Configure the OTLP receiver to collect LlamaIndex metrics

Configure the Splunk Distribution of the OpenTelemetry Collector to send LlamaIndex metrics to Splunk Observability Cloud.

You can monitor the performance of your LlamaIndex platform by configuring the Splunk Distribution of the OpenTelemetry Collector to send LlamaIndex metrics to Splunk Observability Cloud.

This solution requires instrumenting your LlamaIndex application using the splunk-otel-instrumentation-llamaindex library. This package enables OpenTelemetry-based telemetry collection for LlamaIndex workloads and helps send generated telemetry data to Splunk Observability Cloud through the Splunk Distribution of the OpenTelemetry Collector.

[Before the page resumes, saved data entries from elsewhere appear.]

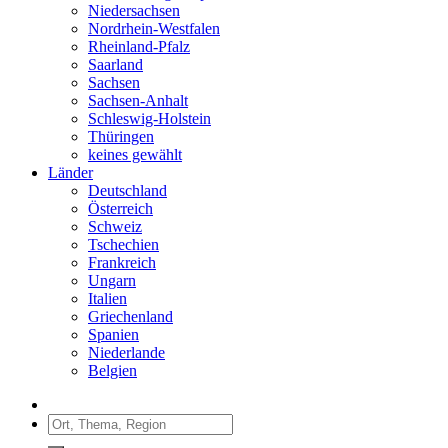
Niedersachsen
Nordrhein-Westfalen
Rheinland-Pfalz
Saarland
Sachsen
Sachsen-Anhalt
Schleswig-Holstein
Thüringen
keines gewählt
Länder
Deutschland
Österreich
Schweiz
Tschechien
Frankreich
Ungarn
Italien
Griechenland
Spanien
Niederlande
Belgien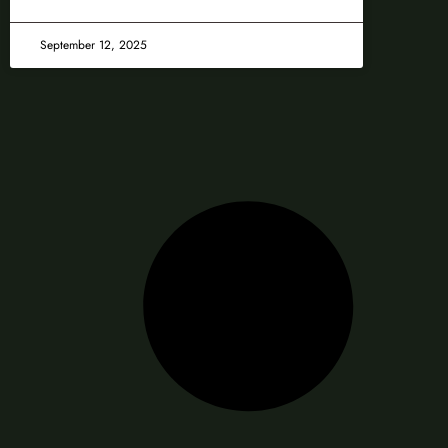
September 12, 2025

To use this data integration, you must have a running LlamaIndex application instrumented with the splunk-otel-instrumentation-llamaindex package. Install and configure the package by following the official package documentation.

  1. Once the package is installed and configured, define the required OpenTelemetry environment variables for your application.
    Example configuration:
    CODE
    export OTEL_SERVICE_NAME=llamaindex-circuit-demo
    export OTEL_INSTRUMENTATION_GENAI_EMITTERS=span_metric
    export OTEL_EXPORTER_OTLP_ENDPOINT=<OTLP-receiver-endpoint>
  2. Deploy the Splunk Distribution of the OpenTelemetry Collector to your host or container platform:
  3. Restart the Splunk Distribution of the OpenTelemetry Collector and LlamaIndex service to apply the configuration.

Configuration settings

Configuration settings for the OTLP receiver.

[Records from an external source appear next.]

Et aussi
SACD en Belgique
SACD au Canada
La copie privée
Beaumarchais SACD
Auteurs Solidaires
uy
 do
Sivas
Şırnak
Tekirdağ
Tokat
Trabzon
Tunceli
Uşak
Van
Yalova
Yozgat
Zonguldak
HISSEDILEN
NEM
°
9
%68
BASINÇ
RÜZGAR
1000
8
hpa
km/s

To view the configuration settings for the OTLP receiver, see Settings.

Metrics

The following metrics are available for LlamaIndex. For more information on these metrics, see Expected Output in the README.rst file of the splunk-otel-instrumentation-llamaindex directory.

These metrics are considered custom metrics in Splunk Observability Cloud.

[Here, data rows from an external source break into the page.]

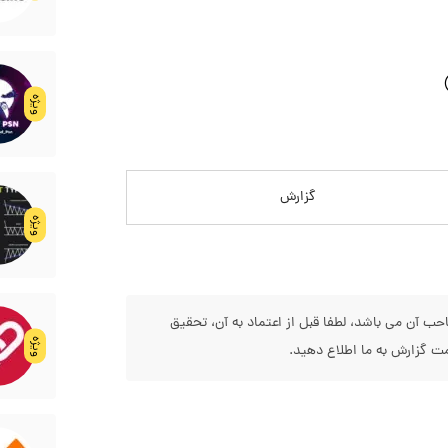
ویژه
گزارش
ویژه
 آن می باشد، لطفا قبل از اعتماد به آن، تحقیق
ویژه
 گزارش به ما اطلاع دهید.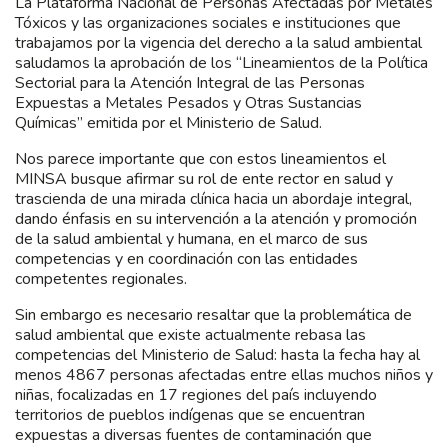
La Plataforma Nacional de Personas Afectadas por Metales
Tóxicos y las organizaciones sociales e instituciones que
trabajamos por la vigencia del derecho a la salud ambiental
saludamos la aprobación de los “Lineamientos de la Política
Sectorial para la Atención Integral de las Personas
Expuestas a Metales Pesados y Otras Sustancias
Químicas” emitida por el Ministerio de Salud.
Nos parece importante que con estos lineamientos el
MINSA busque afirmar su rol de ente rector en salud y
trascienda de una mirada clínica hacia un abordaje integral,
dando énfasis en su intervención a la atención y promoción
de la salud ambiental y humana, en el marco de sus
competencias y en coordinación con las entidades
competentes regionales.
Sin embargo es necesario resaltar que la problemática de
salud ambiental que existe actualmente rebasa las
competencias del Ministerio de Salud: hasta la fecha hay al
menos 4867 personas afectadas entre ellas muchos niños y
niñas, focalizadas en 17 regiones del país incluyendo
territorios de pueblos indígenas que se encuentran
expuestas a diversas fuentes de contaminación que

Metric name Metric type Description
gen_ai.client.operation.duration histogram The total time taken for a GenAI operation (such as a chat completion, completion, or embedding request) from the moment the request is sent until the final response is received.
gen_ai.client.operation.time_to_first_chunk histogram Measures the time elapsed between sending the request and receiving the first response chunk/token from the model.
gen_ai.client.token.usage histogram Records the number of tokens consumed by the operation. Depending on the instrumentation and attributes attached, it may include input (prompt) tokens and output (completion) tokens.

Attributes

The following resource attributes are available for LlamaIndex.
Attribute name Description
gen_ai.framework The GenAI framework used by the application. For LlamaIndex applications, this value is llamaindex.
gen_ai.operation.name The type of GenAI operation performed, such as chat, which identifies the LLM interaction.
gen_ai.provider.name The GenAI provider used to process the request, such as cisco_circuit.
gen_ai.request.model The name of the model requested by the application to process the GenAI request.
gen_ai.response.model The name of the model that generated the response, when available.
gen_ai.token.type Identifies whether the reported token usage represents input (prompt) tokens or output (completion) tokens.